» Tarefas propostas
**a)** Responda com base no texto sobre alimentação:
(i) Que palavra soa como uma blasfêmia para os amigos que levam a alimentação a sério?
(ii) De que um sujeito queria se alimentar, segundo o caso citado?
(iii) Que tipo de dieta fazia o casal de amigos do papai?
**b)** Transcreva do texto sobre alimentação o trecho que começa em "Nunca vi tanta" e termina em "a que custo?".

Nunca vi tanta gente preocupada com o que enfia na boca. Refiro-me a alimentos, é claro. Querem estar saudáveis. Viver com saúde é fato inquestionável. Não dá para imaginar uma vida feliz ao contrário. Vivemos em épocas em que todos desejam esticar o próprio prazo de validade e com mais saúde. Ou queremos viver com mais saúde e por isso viveremos mais um pouco? Difícil saber o que realmente importa. Viver mais ou ter uma vida saudável. Mas a que custo?
Tenho amigos que levam isto tão a sério que terminam exagerado na medida. Não comem esta ou aquela comida na mesma refeição. Não faz bem à saúde, dizem, embora sejam alimentos saudáveis. Nunca ouvi falar de ninguém que tenha morrido por misturar comidas no prato. Agem como se fossem membros de alguma nova religião. Não comem nada que não seja orgânico. Como era possível o mundo antes dos orgânicos? A palavra transgênico soa-lhes como uma blasfêmia, um verdadeiro pecado. Já baniram há muito tempo qualquer tipo de carne do cardápio. E como suas escolhas terminam sendo limitadas, passam a maior parte do tempo imaginando o que vão comer e como consegui-lo, uma vez que o seu saudável alimento não se encontra em qualquer mercado ali da esquina. Para obtê-lo, exige-se certo esforço extra. Ser saudável, dá trabalho, acreditem. Não comem isso, não comem aquilo. Com tantas restrições, impossível convidá-los para comer fora. Terminam cozinhando suas próprias refeições porque só eles é que sabem como aproveitar melhor o alimento. Hum... ensopadinho de abobora com chuchu, sem sal, acompanhado de arroz integral orgânico e caldo de repolho, uma delicia! Esta gororoba deve ser até saudável mesmo, mas duvido que seja esta coca-cola toda. Embora se alimentem bem, segundo seus conceitos, eles estão sempre se queixando de fome e de cansaços misteriosos. Mal humor. São magros como nordestinos fugindo da seca no sertão. E eu que ouse lhes dizer que tudo isso é o efeito da porra da dieta maluca em que se meteram. Já ouvi caso de um sujeito que não comia nada, queria se alimentar apenas da luz solar. Quase virou vegetal! Lembrei de um casal de amigos do papai que fazia macrobiótica. Pareciam duas almas penadas. Quando vinham almoçar em nossa casa de praia, quase todo fim de semana, faziam enormes pratos de feijoada com todas as carnes e ainda lambiam os beiços. Mas quanta fome!

» Dados brutos
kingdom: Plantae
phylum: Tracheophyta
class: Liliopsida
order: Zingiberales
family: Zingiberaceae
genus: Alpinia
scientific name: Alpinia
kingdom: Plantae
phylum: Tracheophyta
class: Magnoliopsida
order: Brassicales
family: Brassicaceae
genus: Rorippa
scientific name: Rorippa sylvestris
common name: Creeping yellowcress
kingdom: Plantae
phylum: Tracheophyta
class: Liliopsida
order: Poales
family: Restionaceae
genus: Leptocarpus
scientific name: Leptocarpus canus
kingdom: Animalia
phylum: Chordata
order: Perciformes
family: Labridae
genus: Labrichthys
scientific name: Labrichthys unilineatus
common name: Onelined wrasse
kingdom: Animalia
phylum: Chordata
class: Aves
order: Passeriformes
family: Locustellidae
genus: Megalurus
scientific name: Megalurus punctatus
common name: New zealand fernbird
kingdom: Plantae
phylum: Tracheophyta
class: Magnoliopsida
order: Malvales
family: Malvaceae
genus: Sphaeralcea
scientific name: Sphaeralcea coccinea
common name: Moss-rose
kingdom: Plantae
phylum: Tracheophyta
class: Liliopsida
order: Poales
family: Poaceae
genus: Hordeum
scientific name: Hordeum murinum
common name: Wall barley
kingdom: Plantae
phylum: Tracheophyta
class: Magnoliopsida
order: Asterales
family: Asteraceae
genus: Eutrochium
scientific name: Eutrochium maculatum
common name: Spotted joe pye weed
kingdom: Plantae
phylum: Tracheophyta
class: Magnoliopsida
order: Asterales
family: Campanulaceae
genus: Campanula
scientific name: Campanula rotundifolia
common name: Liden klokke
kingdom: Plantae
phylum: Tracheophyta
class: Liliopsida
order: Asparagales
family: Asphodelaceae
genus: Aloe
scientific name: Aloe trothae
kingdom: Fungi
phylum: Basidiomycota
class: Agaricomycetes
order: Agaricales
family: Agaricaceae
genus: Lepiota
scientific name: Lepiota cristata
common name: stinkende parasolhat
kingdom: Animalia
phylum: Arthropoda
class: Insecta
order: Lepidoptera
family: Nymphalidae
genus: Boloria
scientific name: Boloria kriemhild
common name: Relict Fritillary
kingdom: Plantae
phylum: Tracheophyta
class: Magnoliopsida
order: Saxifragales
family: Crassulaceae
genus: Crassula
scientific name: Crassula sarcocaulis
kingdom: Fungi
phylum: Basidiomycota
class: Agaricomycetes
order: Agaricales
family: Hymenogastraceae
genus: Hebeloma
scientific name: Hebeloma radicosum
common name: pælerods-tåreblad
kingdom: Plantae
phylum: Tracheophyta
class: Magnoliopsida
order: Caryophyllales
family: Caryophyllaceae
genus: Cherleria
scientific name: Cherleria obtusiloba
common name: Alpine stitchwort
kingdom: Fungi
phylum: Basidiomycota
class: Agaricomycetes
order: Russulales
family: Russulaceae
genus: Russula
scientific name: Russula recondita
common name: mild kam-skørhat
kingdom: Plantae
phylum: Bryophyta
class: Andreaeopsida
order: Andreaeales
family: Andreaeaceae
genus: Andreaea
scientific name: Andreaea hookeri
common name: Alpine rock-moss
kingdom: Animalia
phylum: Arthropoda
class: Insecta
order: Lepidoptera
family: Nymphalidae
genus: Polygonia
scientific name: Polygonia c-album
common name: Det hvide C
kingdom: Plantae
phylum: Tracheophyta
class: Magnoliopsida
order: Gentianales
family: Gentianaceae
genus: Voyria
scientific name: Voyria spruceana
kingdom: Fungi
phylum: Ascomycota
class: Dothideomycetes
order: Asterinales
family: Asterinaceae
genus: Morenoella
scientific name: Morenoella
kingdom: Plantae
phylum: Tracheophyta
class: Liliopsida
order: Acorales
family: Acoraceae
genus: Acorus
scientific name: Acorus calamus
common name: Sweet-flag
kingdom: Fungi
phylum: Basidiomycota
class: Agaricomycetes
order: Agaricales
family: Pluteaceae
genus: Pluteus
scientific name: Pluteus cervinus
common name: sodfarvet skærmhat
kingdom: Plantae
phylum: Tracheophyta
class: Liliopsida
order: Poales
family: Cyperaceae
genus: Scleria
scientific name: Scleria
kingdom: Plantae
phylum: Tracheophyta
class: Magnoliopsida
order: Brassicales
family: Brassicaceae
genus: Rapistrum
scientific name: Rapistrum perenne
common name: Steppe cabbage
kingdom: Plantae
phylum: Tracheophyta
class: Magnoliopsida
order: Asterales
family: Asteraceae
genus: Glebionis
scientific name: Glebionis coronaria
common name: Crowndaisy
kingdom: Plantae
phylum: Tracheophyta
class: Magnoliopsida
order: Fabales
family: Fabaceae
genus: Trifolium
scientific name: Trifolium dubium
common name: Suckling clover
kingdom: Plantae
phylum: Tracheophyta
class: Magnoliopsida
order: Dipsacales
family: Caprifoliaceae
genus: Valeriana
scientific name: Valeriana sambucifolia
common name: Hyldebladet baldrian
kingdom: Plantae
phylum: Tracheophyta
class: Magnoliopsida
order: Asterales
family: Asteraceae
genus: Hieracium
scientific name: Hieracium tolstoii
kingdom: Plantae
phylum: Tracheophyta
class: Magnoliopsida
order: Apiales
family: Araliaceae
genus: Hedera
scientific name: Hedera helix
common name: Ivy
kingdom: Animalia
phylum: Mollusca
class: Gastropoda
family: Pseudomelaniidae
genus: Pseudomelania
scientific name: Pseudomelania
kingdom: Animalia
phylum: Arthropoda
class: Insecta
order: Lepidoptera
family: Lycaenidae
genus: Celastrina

» Respostas por tarefa
**a)**
(i) A palavra transgênico.
(ii) Apenas da luz solar.
(iii) Macrobiótica.

**b)**
Nunca vi tanta gente preocupada com o que enfia na boca. Refiro-me a alimentos, é claro. Querem estar saudáveis. Viver com saúde é fato inquestionável. Não dá para imaginar uma vida feliz ao contrário. Vivemos em épocas em que todos desejam esticar o próprio prazo de validade e com mais saúde. Ou queremos viver com mais saúde e por isso viveremos mais um pouco? Difícil saber o que realmente importa. Viver mais ou ter uma vida saudável. Mas a que custo?